● Task to complete:
Where "cookies" appears in a line of the entries below, that line should be copied.

● Listed entries:
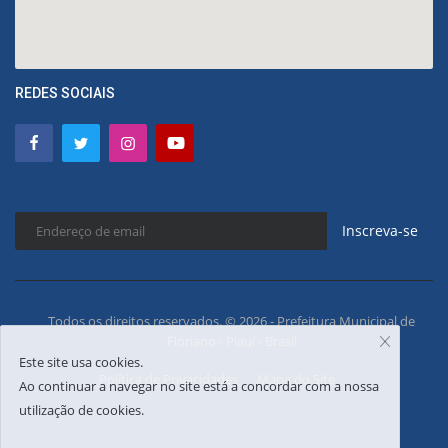
REDES SOCIAIS
Inscreva-se
Todos os direitos reservados. © 2026 - Prefeitura Municipal de
Floriano - Piauí - Brasil
Este site usa cookies.
Política de Privacidades
Mapa do Site
Ao continuar a navegar no site está a concordar com a nossa
utilização de cookies.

● Solution for this problem:
Este site usa cookies.
utilização de cookies.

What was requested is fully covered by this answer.